In Defense of Andrew Young

In Defense of Andrew Young - Washington Post

John McWhorter understands the game of baseball too well – especially pitching. To combine his argument of over-reaction around civil rights legend Andrew Young and Virginian Republican George “Macaca” Allen is masterful. Satchel Paige would applaud such an un-hittable pitch aimed at Blacks.

Mr. McWhorter is practicing the ‘Appeal to Emotion’ fallacy of argument so openly, one can only question the disdain he has for the intelligence of his audience. This fallacy, simply stated, occurs when someone manipulates peoples' emotions in order to get them to accept an otherwise false claim as being true.

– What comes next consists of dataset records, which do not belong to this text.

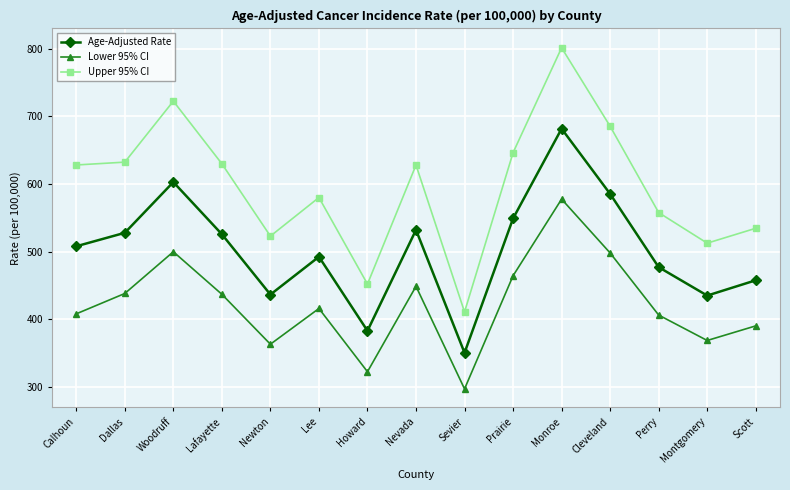

True or false: Upper 95% CI and Lower 95% CI intersect in this chart.

False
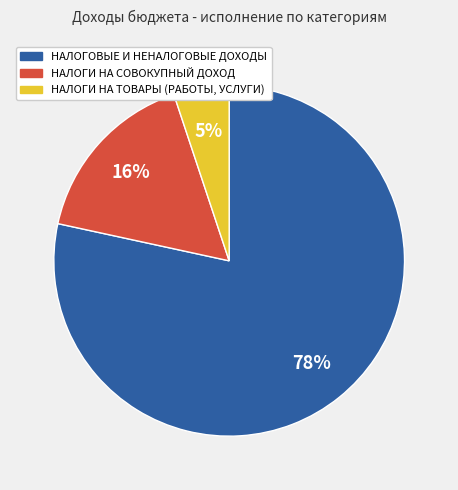

Is it true that НАЛОГИ НА СОВОКУПНЫЙ ДОХОД is 16% of the pie?

True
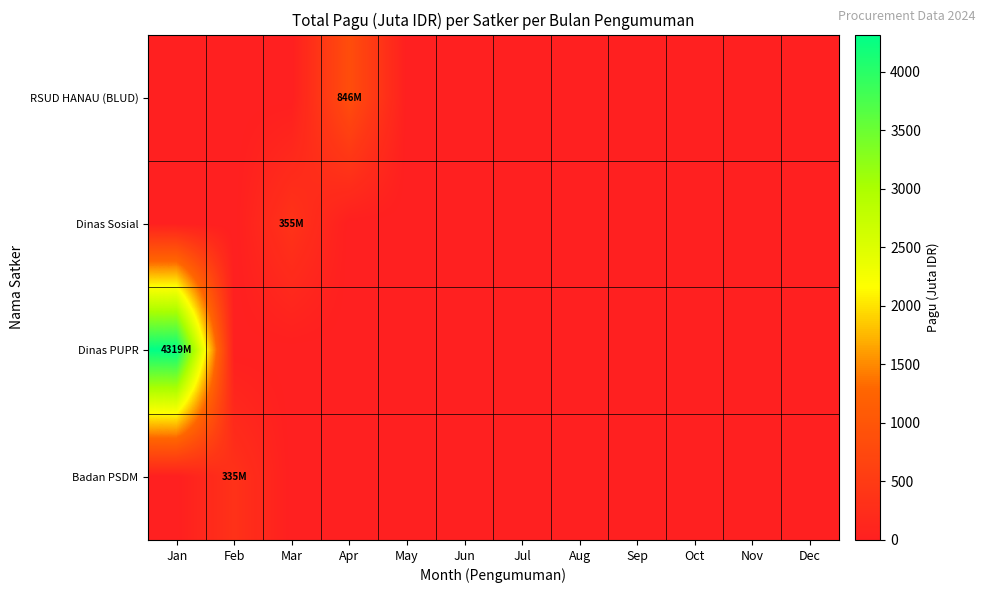

Count the number of data series in this chart.

4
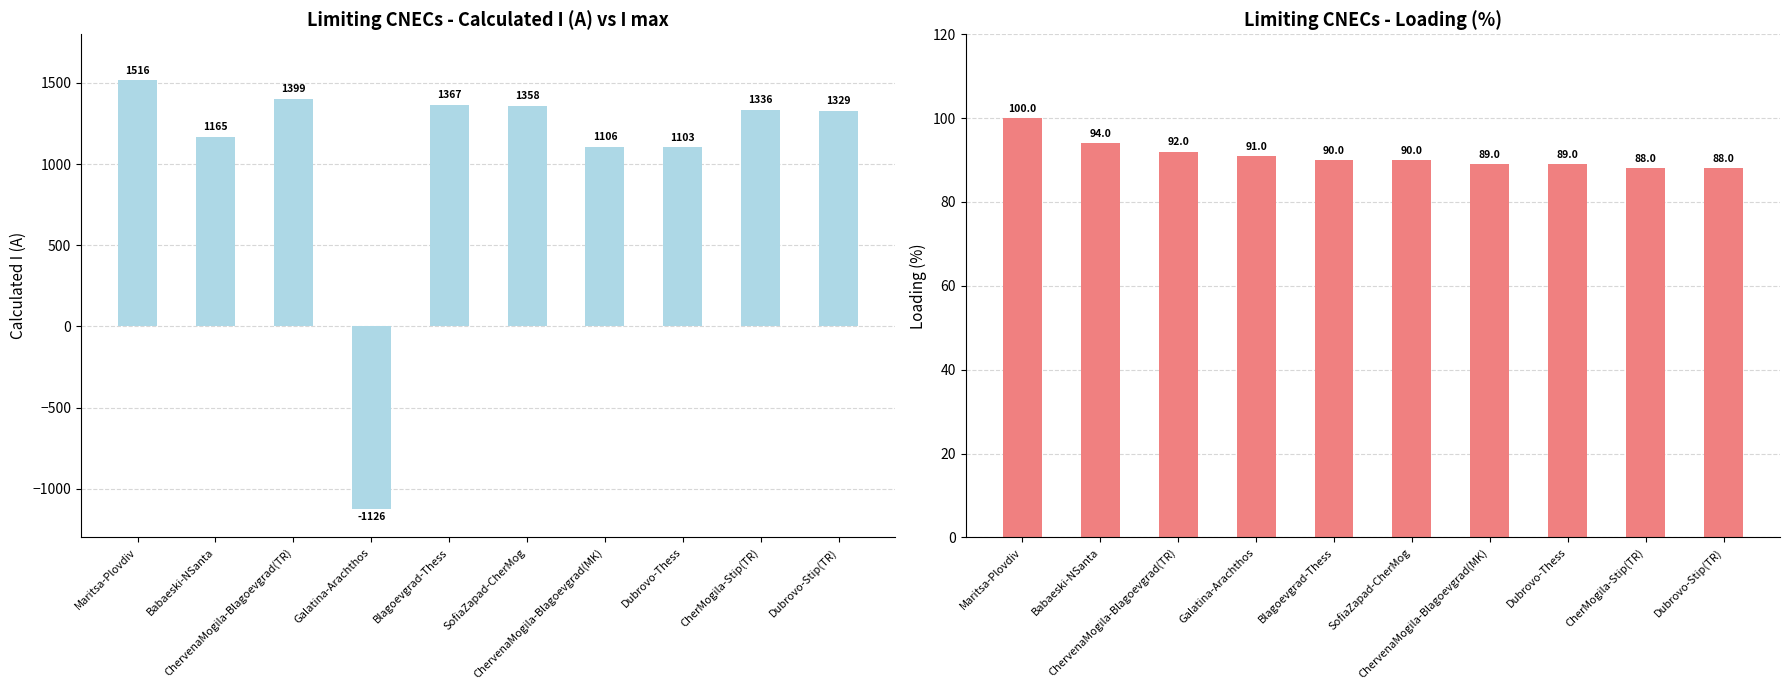

What is the value of the Calculated I (A) bar at the 8th from the left?

1103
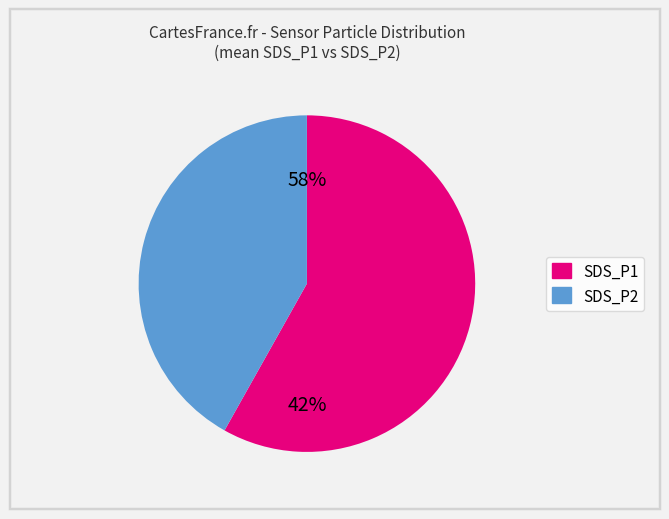

To the nearest percent, what portion does SDS_P2 represent?

42%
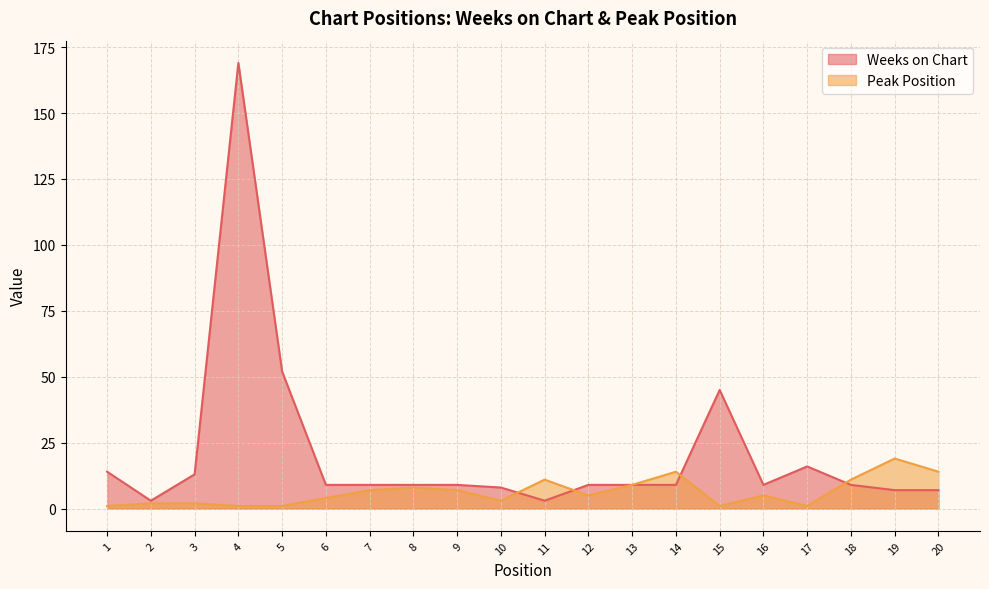

Reading left to right, what are all the values shown in this chart?

Weeks on Chart: 14	3	13	169	52	9	9	9	9	8	3	9	9	9	45	9	16	9	7	7
Peak Position: 1	2	2	1	1	4	7	8	7	3	11	5	9	14	1	5	1	11	19	14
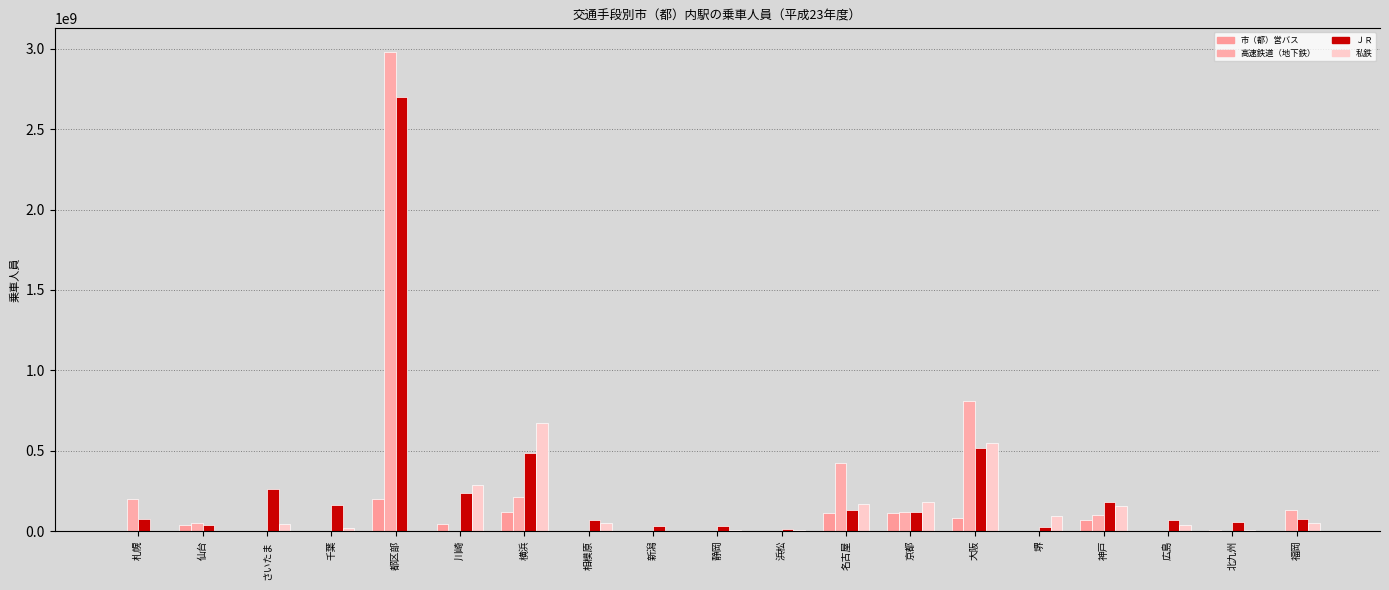

At which category does the chart reach its peak across all series?

都区部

The use of the country’s desire to look past Mr. Young’s race-baiting comments, to sneak in the claim that Senator Allen (R) meant no racist insult to young Mr. Sidharth, of Indian descent, is incredible. Mr. Allen may claim that he did not know the derogatory meaning of the term, but, as shown in the video, he clearly knew he was not offering a compliment among the ‘good ole boys’ at his rally.

As a linguist, Mr. McWhorter should be the first to recognize that regional familiarity is not what makes a term acceptable, in a global world. If a British politician called a Black man holding a camera, “Sam Spade”, after the serial detective, the insult might be largely lost on a British audience, but insulting and racist nonetheless.

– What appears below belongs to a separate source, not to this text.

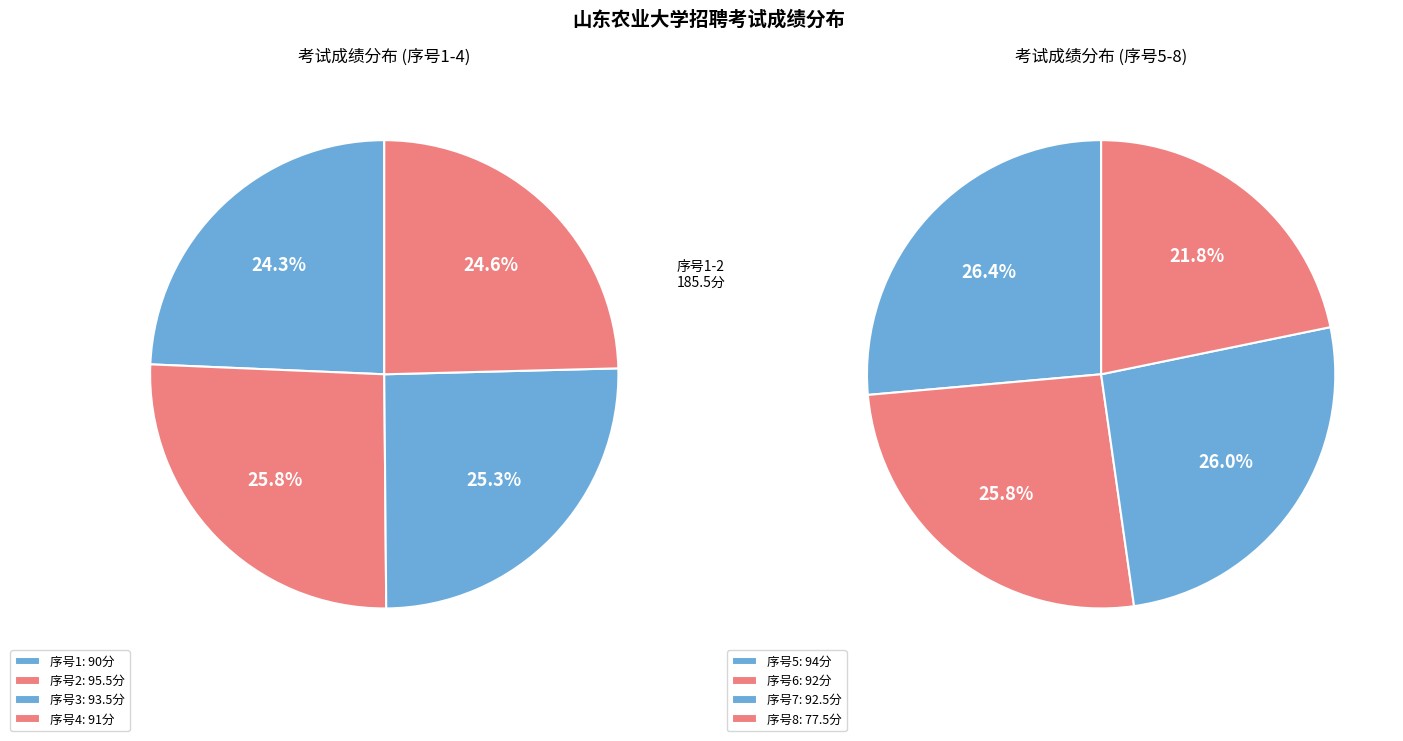

Which category has the biggest portion of the pie?

2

Mr. McWhorter follows up the Allen defense with the open-and-shut description of a bat-wielding New Yorker. Who would not look innocent next to this person?

Finally, he tops off his slight-of-hand with the distracting ‘Red Herring’ argument of describing ‘dueling races’ on reality television. Who cares about some Hollywood bomb? I guess Mr. McWhorter understands that we do. To his credit, his linguistic slight-of-hand seems to be working. The passes from the Black community have been flowing like water.